Home sales fell by about a fifth (18%) in February 2023 compared to the same month a year earlier, in signs of a slowdown in the housing market, according to HM Revenue and Customs (HMRC).
Across the UK, an estimated 90,340 homes were sold in February this year, which is down 4% from January 2023.
HMRC’s report said: “As we approach the end of last year, mortgage and interest rates have gone up, and we’re starting to see the effects of these changes within these statistics.
Seasonally adjusted residential real estate transactions appear lower, indicating a slowdown in the housing market.

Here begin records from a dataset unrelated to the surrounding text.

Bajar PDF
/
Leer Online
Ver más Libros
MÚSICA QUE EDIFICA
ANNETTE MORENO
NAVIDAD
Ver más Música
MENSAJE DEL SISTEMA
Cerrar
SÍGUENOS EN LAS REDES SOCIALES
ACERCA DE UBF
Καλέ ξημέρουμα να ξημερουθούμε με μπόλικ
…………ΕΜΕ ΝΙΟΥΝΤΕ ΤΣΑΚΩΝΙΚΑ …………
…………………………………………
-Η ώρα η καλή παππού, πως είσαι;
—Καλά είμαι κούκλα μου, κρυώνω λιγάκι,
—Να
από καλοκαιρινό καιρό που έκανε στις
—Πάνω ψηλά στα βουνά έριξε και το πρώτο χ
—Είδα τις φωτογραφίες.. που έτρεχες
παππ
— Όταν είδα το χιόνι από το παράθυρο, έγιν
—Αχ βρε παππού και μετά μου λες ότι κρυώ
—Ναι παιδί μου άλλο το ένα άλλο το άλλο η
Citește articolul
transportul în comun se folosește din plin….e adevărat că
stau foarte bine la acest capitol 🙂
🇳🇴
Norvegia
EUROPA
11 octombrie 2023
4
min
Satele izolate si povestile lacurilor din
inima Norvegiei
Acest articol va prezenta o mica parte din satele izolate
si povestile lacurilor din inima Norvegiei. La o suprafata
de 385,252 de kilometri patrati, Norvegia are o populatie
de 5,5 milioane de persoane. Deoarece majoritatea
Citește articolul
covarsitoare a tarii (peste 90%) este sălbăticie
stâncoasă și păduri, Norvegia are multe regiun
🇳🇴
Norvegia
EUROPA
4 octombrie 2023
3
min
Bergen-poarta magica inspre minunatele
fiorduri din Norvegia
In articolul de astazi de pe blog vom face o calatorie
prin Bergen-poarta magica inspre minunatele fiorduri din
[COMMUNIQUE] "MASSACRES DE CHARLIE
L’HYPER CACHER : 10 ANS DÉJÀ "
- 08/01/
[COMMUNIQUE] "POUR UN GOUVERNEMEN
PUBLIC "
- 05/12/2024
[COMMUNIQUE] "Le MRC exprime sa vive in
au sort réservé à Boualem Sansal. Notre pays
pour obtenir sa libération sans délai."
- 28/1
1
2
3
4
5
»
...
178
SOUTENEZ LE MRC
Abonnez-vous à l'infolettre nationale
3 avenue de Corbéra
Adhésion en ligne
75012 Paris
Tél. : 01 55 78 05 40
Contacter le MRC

The figures were released as online financial information website Moneyfacts said average two- and five-year fixed-rate mortgages fell to six-month lows.
With two-year and five-year average gross fixed rates falling to six-month lows, borrowers who laid out their plans to remortgage at the end of last year may be looking for the latest offers now.
Rachel Springall, Moneyfacts
Mortgage rates jumped after the mini budget last September, with a rise in the Bank of England’s base rate also affecting borrowing costs.
Moneyfacts said the two- and five-year average flat rates now stand at 5.32% and 5.00%, respectively, both at six-month lows.
Rachel Springol, financial expert at Moneyfacts, said: “The average two-year fixed interest rate is 0.32 (percentage point) higher than the equivalent five-year average.
The last time the two-year average fixed rate was much higher than the five-year rate was 15 years ago.
“Rate competition among lenders has centered more on long-term fixed mortgages.
“As the two-year and five-year average gross fixed rates fell to their lowest in six months, borrowers who put their remortgage plans on hold near the end of last year may now consider the latest offers.”
However, the average standard variable rate (SVR), which borrowers end up receiving when the initial mortgage deal ends, has continued to rise.
Moneyfacts said the average SVR at 7.12% is now the highest rate since April 2008, when it was at 7.16%.
About 1,111,110 home sales have been made so far this fiscal year (April 2022 to February 2023), according to HMRC numbers.
This compares to the 1,263,250 home sales that occurred during the same period in the previous year.
There were significant rises in housing transactions during March, June and September 2021, due to increasing numbers of taxpayers temporarily taking advantage of zero rate bands for stamp duty (which apply in England and Northern Ireland) and equivalent taxes in Scotland and Wales.
Nicky Stephenson, managing director at Vine & Country Group of realtors, said of the February home sales figures: “Given the length of time it has taken to complete a property, many of these sales will be entirely agreed upon as mortgage rates rose last fall, which resulted in A number of transactions were halted due to affordability issues.
“While we will continue to see slowing sales compared to 2022 and 2021, both years were notably outliers, driven by the race for space vacations and stamp duty.”
Buyers who were hanging around at the end of 2022 are now steadily back in the market
Carl Howard, Andrews Real Estate Agents
“Swap rates, which underpin the pricing of fixed-rate mortgages, are starting to fall again, and a number of high-profile lenders have lowered fixed rates,” said Mark Harris, CEO of mortgage brokerage SPF Private Clients.
“The turbulence in the fall has given way to increased calm, as inflation appears to have peaked,” said Jason Tepp, CEO of real estate search site OnTheMarket.com.
“Things have improved dramatically over the last couple of months or so,” said Rhys Schofield, managing director at Peak Mortgages and Protection, based in Derbyshire.
“Buyers who were hanging around at the end of 2022 are now steadily returning to the market,” said Carl Howard, CEO of Andrews Estate Agents Group.
“Just in time for the ‘spring bounce’, buyers are seriously renewing their search as more listings enter the market, building momentum for a period of deals and with that, more stability,” said Nick Lemming, chairman of real estate agent Jackson-Stops.
“Internal data across the national network of Jackson-Stops shows a moderate uptick in views, instructions, exchanges and listings per month.”
Ian Mackenzie, chief executive of the Property Experts Syndicate, said: “Inflation remains high and many budgets are so tight that there is limited ability for potential buyers to bid above the asking price. We could see this trend continuing until the cost of living is brought under control.”
“The drop in sales in February has to be seen in the context of a housing market that effectively stalled for the last quarter of 2022 and didn’t kick back in until after Christmas,” said Tom Bell, UK head of residential research at Knight Frank.